In the example, the G indicates that this sequence is from genomic DNA.
Field 6 - A one letter abbreviation for the type of
DNA analyzer used in sequencing. The following options are currently available:
4 = 454/Roche Applied Sciences Genome Sequencer
C = capillary sequencer (e.g., ABI 3730)
I = Illumina Genome Analyzer
In the example, the 4 indicates that a 454 Genome Sequencer 20 was used in sequencing.
Field 7 - This is always an underscore, _, and is simply used to delimit the first six fields from the last two fields.
Field 8 - A number (from 1 to 10,000) indicating the nth file of this type in the sequence database. For example, the 00004 in field 8 indicates that this is the fourth file of sequences to be placed on the MGEL server that is described (in Fields 1-7) by PT_7R4_.
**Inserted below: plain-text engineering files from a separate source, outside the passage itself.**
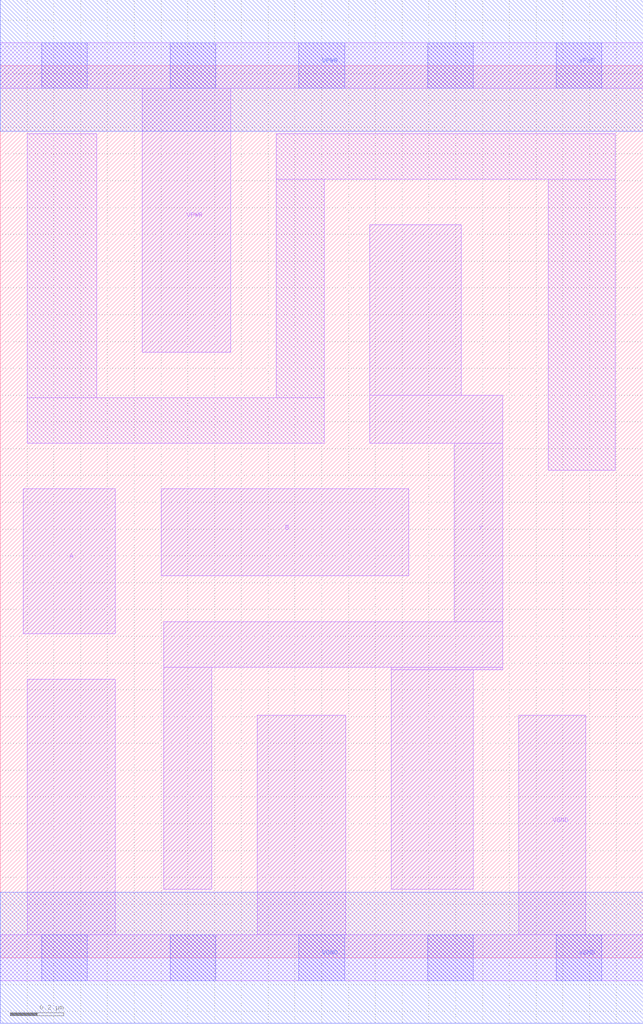
<source format=lef>
# Copyright 2020 The SkyWater PDK Authors
#
# Licensed under the Apache License, Version 2.0 (the "License");
# you may not use this file except in compliance with the License.
# You may obtain a copy of the License at
#
#     https://www.apache.org/licenses/LICENSE-2.0
#
# Unless required by applicable law or agreed to in writing, software
# distributed under the License is distributed on an "AS IS" BASIS,
# WITHOUT WARRANTIES OR CONDITIONS OF ANY KIND, either express or implied.
# See the License for the specific language governing permissions and
# limitations under the License.
#
# SPDX-License-Identifier: Apache-2.0

VERSION 5.7 ;
  NAMESCASESENSITIVE ON ;
  NOWIREEXTENSIONATPIN ON ;
  DIVIDERCHAR "/" ;
  BUSBITCHARS "[]" ;
UNITS
  DATABASE MICRONS 200 ;
END UNITS
MACRO sky130_fd_sc_lp__nor2_2
  CLASS CORE ;
  SOURCE USER ;
  FOREIGN sky130_fd_sc_lp__nor2_2 ;
  ORIGIN  0.000000  0.000000 ;
  SIZE  2.400000 BY  3.330000 ;
  SYMMETRY X Y R90 ;
  SITE unit ;
  PIN A
    ANTENNAGATEAREA  0.630000 ;
    DIRECTION INPUT ;
    USE SIGNAL ;
    PORT
      LAYER li1 ;
        RECT 0.085000 1.210000 0.430000 1.750000 ;
    END
  END A
  PIN B
    ANTENNAGATEAREA  0.630000 ;
    DIRECTION INPUT ;
    USE SIGNAL ;
    PORT
      LAYER li1 ;
        RECT 0.600000 1.425000 1.525000 1.750000 ;
    END
  END B
  PIN Y
    ANTENNADIFFAREA  0.823200 ;
    DIRECTION OUTPUT ;
    USE SIGNAL ;
    PORT
      LAYER li1 ;
        RECT 0.610000 0.255000 0.790000 1.085000 ;
        RECT 0.610000 1.085000 1.875000 1.255000 ;
        RECT 1.380000 1.920000 1.875000 2.100000 ;
        RECT 1.380000 2.100000 1.720000 2.735000 ;
        RECT 1.460000 0.255000 1.765000 1.075000 ;
        RECT 1.460000 1.075000 1.875000 1.085000 ;
        RECT 1.695000 1.255000 1.875000 1.920000 ;
    END
  END Y
  PIN VGND
    DIRECTION INOUT ;
    USE GROUND ;
    PORT
      LAYER li1 ;
        RECT 0.000000 -0.085000 2.400000 0.085000 ;
        RECT 0.100000  0.085000 0.430000 1.040000 ;
        RECT 0.960000  0.085000 1.290000 0.905000 ;
        RECT 1.935000  0.085000 2.185000 0.905000 ;
      LAYER mcon ;
        RECT 0.155000 -0.085000 0.325000 0.085000 ;
        RECT 0.635000 -0.085000 0.805000 0.085000 ;
        RECT 1.115000 -0.085000 1.285000 0.085000 ;
        RECT 1.595000 -0.085000 1.765000 0.085000 ;
        RECT 2.075000 -0.085000 2.245000 0.085000 ;
      LAYER met1 ;
        RECT 0.000000 -0.245000 2.400000 0.245000 ;
    END
  END VGND
  PIN VPWR
    DIRECTION INOUT ;
    USE POWER ;
    PORT
      LAYER li1 ;
        RECT 0.000000 3.245000 2.400000 3.415000 ;
        RECT 0.530000 2.260000 0.860000 3.245000 ;
      LAYER mcon ;
        RECT 0.155000 3.245000 0.325000 3.415000 ;
        RECT 0.635000 3.245000 0.805000 3.415000 ;
        RECT 1.115000 3.245000 1.285000 3.415000 ;
        RECT 1.595000 3.245000 1.765000 3.415000 ;
        RECT 2.075000 3.245000 2.245000 3.415000 ;
      LAYER met1 ;
        RECT 0.000000 3.085000 2.400000 3.575000 ;
    END
  END VPWR
  OBS
    LAYER li1 ;
      RECT 0.100000 1.920000 1.210000 2.090000 ;
      RECT 0.100000 2.090000 0.360000 3.075000 ;
      RECT 1.030000 2.090000 1.210000 2.905000 ;
      RECT 1.030000 2.905000 2.295000 3.075000 ;
      RECT 2.045000 1.820000 2.295000 2.905000 ;
  END
END sky130_fd_sc_lp__nor2_2

</source>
Field 9 - A file extension that indicates the type of
data contained therein. The extension .fas indicates a FASTA file while
the extension .fas.qual is used to identify a quality file. Of note, each
.fas file in the MGEL database should have a corresponding .fas.qual file that
possesses an identical string of letters/numbers in Fields 1-8. If sequences
are generated on a capillary sequencer, they may have a corresponding trace
file as well. Trace files that we produce generally have either the extension
.abi or .scf.
The example above is a quality file (.fas.qual).
As discussed above, sequence files are named, in part, based upon the specific epithet of the organism from which the sequences were derived. Here is a list of two letter acronyms (Fields 1 and 2 above) used for species with which we currently work.
GB = Ginkgo biloba
GH = Gossypium hirsutum
GR = Gossypium raimondii
PA = Picea abies
PT = Pinus taeda
SB = Sorghum bicolor
SP = Sorghum propinquum
TA = Triticum aestivum
TD = Taxodium distichum
If we were to add Gossypium barbadense sequences to our database, we could not use the abbreviation GB to represent this species as GB is already being used to represent Ginkgo biloba. Consequently, an alternative would have to be picked (e.g., GP for Gossypium 'Pima.' Pima cotton is a common name used for G. barbadense).